This month it’s another of our DSL Staff – Charlotte Arnold!
Charlotte Arnold
DSL Cats Performance Course – Wednesday 4th – Wednesday 25th March 2020, 7:30pm – 8:30pm
What’s your dance background?
I started dancing when I was 6 – it was a birthday present from my parents, which turned out to be a super expensive present as they were still paying for it until I was 18! I started with Ballet, Tap, Modern and Jazz and also did a bit of National Dancing and Freestyle, before I discovered Contemporary when I was around 14. I joined the DanceEast Centre of Advanced training until I was 18 and then got a place at the Northern School of Contemporary Dance here in Leeds. After graduating in 2016, I started an apprenticeship with the Danish company Black Box Dance Company, who offered me a contract to stay after my apprenticeship ended. I spent two years touring and performing internationally, gaining my Masters in my time off, before deciding that I wanted to go freelance at the end of 2018. Over the past ten years or so, I’ve worked with choreographers such as Hofesh Shechter, Joss Arnott, James Cousins and Tina Tapgaard, amongst others. Recently, I have been working here at DSL, teaching across Leeds and the UK and working with dance companies such as Unit, That Ribeiro Company and Frontline Dance, as well as starting to experiment with my own choreographic practice.

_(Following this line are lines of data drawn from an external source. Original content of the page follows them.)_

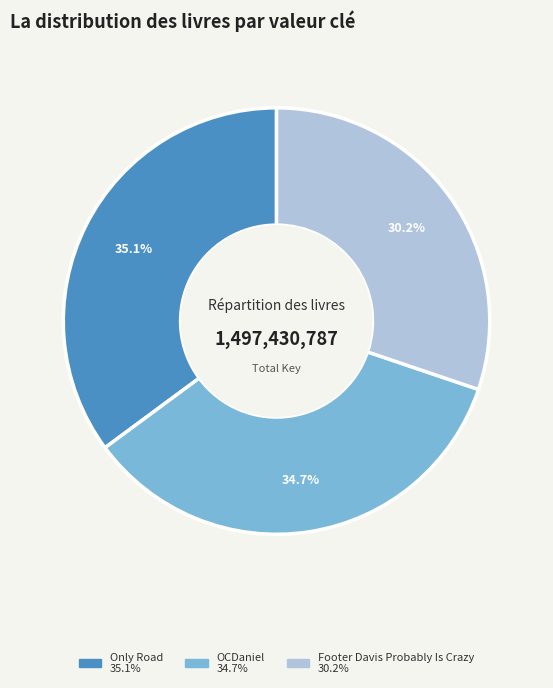

What is the smallest slice in the pie chart?

Footer Davis Probably Is Crazy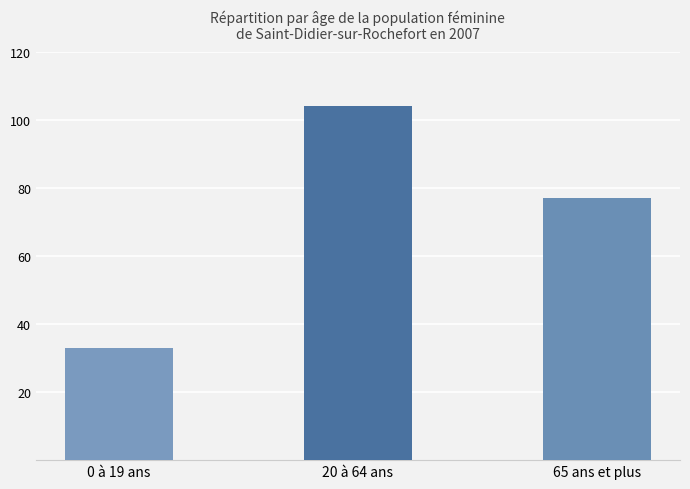

Are the bars grouped side by side (vs. stacked)?

No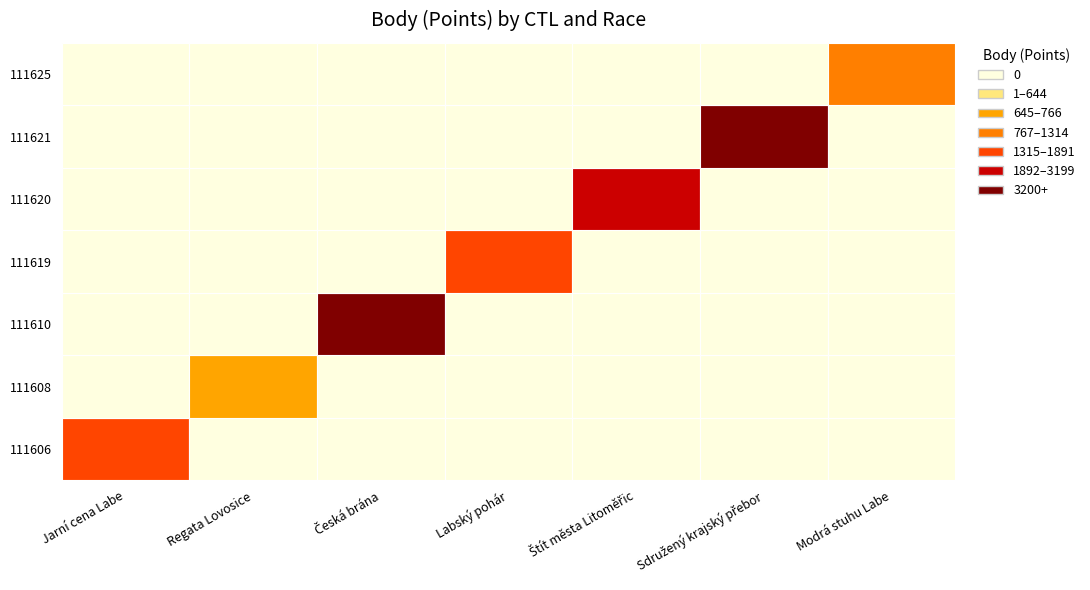

Between Štít města Litoměřic and Modrá stuhu Labe, which series saw the biggest shift?

111620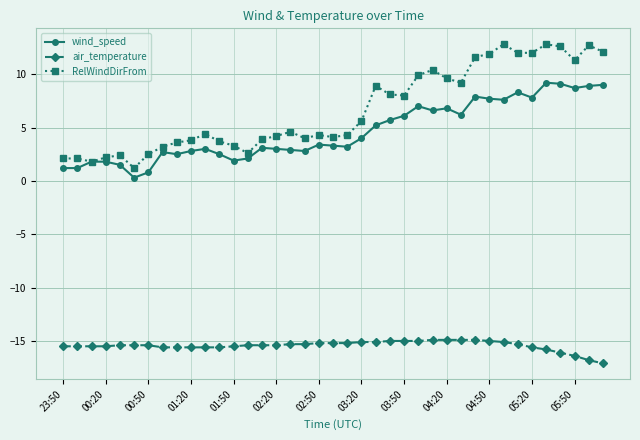

Which series has the largest range (max minus min)?

RelWindDirFrom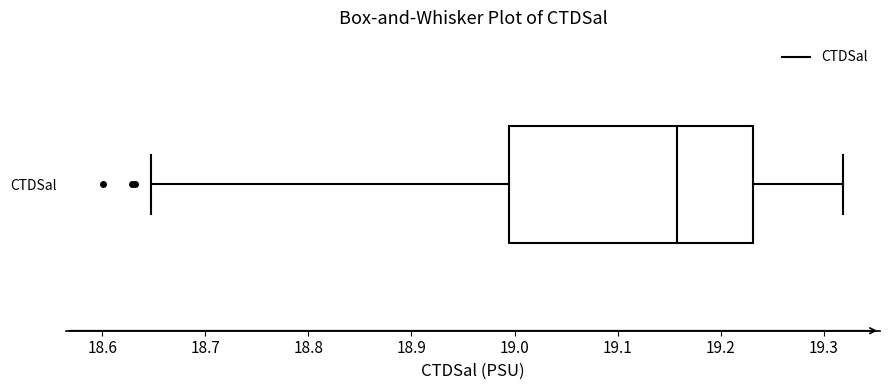

Where is the right edge of the box for CTDSal on the x-axis? The values are not printed on the chart, so give them approximately, as read against the axis.

19.23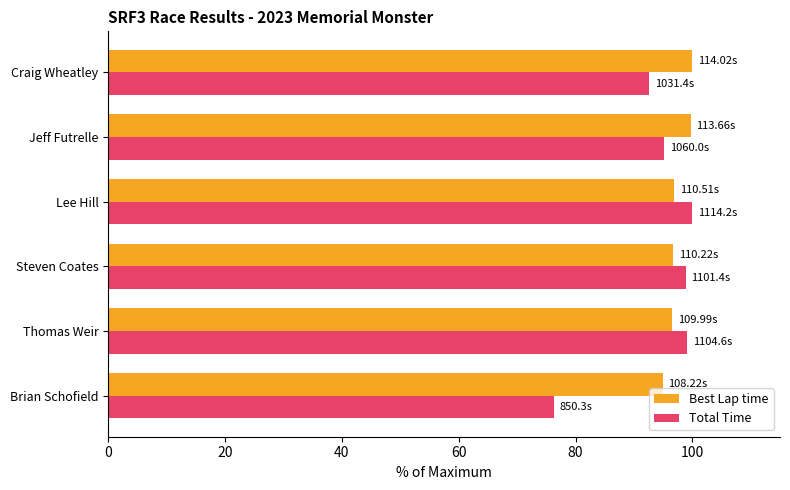

Which label corresponds to the smallest value in the chart?

Brian Schofield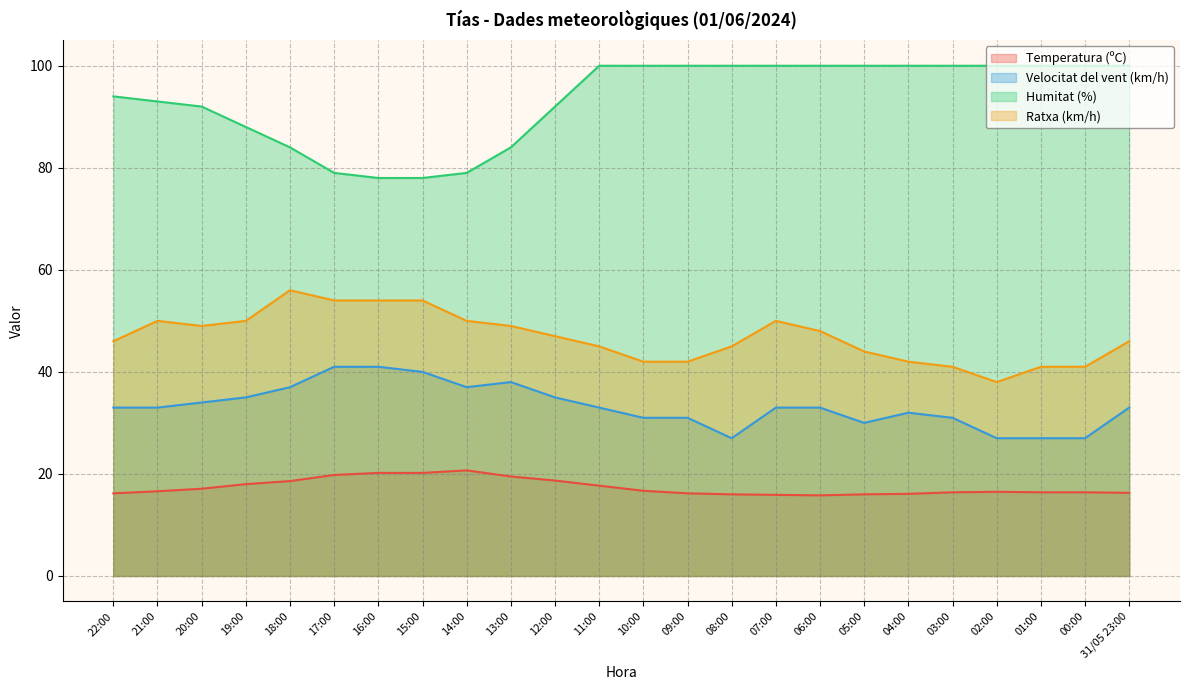

The Temperatura (ºC) series shows 16.4 at 03:00. True or false?

True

What’s your favourite style?
I love Contemporary the most, it has so much freedom and potential to inhabit and steal from other styles. Many people assume Contemporary is the same as Lyrical – which indeed it can be, but it’s also so much more. Drawing on Theatre, African dance, Ballet, bits of Jazz and breakdancing – it’s such a diverse style that I still feel is under appreciated. I do also love Tap and Jazz, and have really relished the chance to get back into these styles over the last year. If I could sing I would definitely be a Musical Theatre kid!
If you weren’t a dancer what would you be?
Before I discovered Contemporary at 14, I had kind of written off being a dancer. I wanted to do Ballet, but didn’t pursue it and left it too late to do anything about it. My grand plan was to apply to Oxford and study English and History of Art, then head into Journalism of some sort. My dad always told me that they recruited spies from Oxbridge and I think I loved the idea of that, as well as sitting for hours reading and writing a novel. I guess there’s still time for that when my body decides it doesn’t want to dance anymore although I think I’ve missed the boat on my espionage career. I also really love my job here at DSL and working more behind the scenes in the arts – it’s definitely a path I want to develop as time goes on when I take a step back from performing.